Monica Lewinsky has signed on to produce the next "American Crime Story" for FX, titled "Impeachment." It will be based on the sex scandal and subsequent investigation surrounding her involvement with former President Bill Clinton — which nearly resulted in him being ousted from office.
What are the details?
According to The Hollywood Reporter, FX announced Tuesday that its third season of the hit series would focus on the Clinton-Lewinsky scandal, and that the network had secured Lewinsky herself as a producer.
In the show, Lewinsky, who was an intern at the Clinton White House in the mid-1990s, will be played by actress Beanie Feldstein, the role of Linda Tripp will be played by Sarah Paulson, and Annaleigh Ashford has been cast to play Paula Jones. No word yet on who will play the former president or independent counsel Ken Starr.
"Impeachment: American Crime Story" is based on a best-selling book by Jeffrey Toobin, titled, "A Vast Conspiracy: The Real Story of the Sex Scandal That Nearly Brought Down a President." "American Crime Story" producer Ryan Murphy optioned the book in 2017, but told The Hollywood Reporter last year that he later had reservations about telling Lewinsky's story.

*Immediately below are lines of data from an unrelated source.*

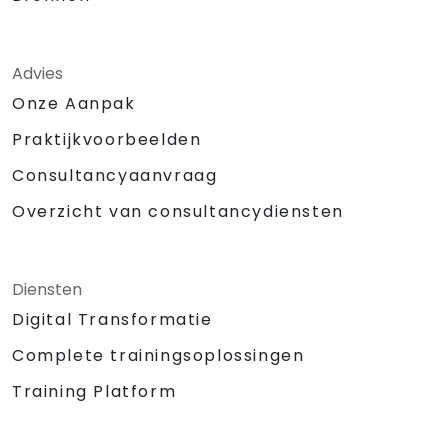
Advies
Onze Aanpak
Praktijkvoorbeelden
Consultancyaanvraag
Overzicht van consultancydiensten
Diensten
Digital Transformatie
Complete trainingsoplossingen
Training Platform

"I told her, 'Nobody should tell your story but you, and it's kind of gross if they do," Murphy said, recalling his conversation with Lewinsky. "'If you want to produce it with me, I would love that; but you should be the producer and you should make all the g*dd*mn money.'"
Lewinksy, 46, has transformed her image in recent years and become an anti-bullying activist. She penned a letter published in Vanity Fair expressing her initial reluctance in signing on to the FX series, but according to Newsweek, she eventually "saw it as an opportunity to bring attention to her side of the story."
"I was hesitant, and truthfully more than a little scared to sign on," Lewinsky wrote. "But after a lengthy dinner meeting with Ryan [Murphy], I came to understand even more clearly how dedicated he is to giving a voice to the marginalized in all of his brilliant work.""Powerful people, often men, take advantage of those subordinate to them in myriad ways all the time," she continued. "Many people will see this as such a story and for that reason, this narrative is one that is, regretfully, evergreen."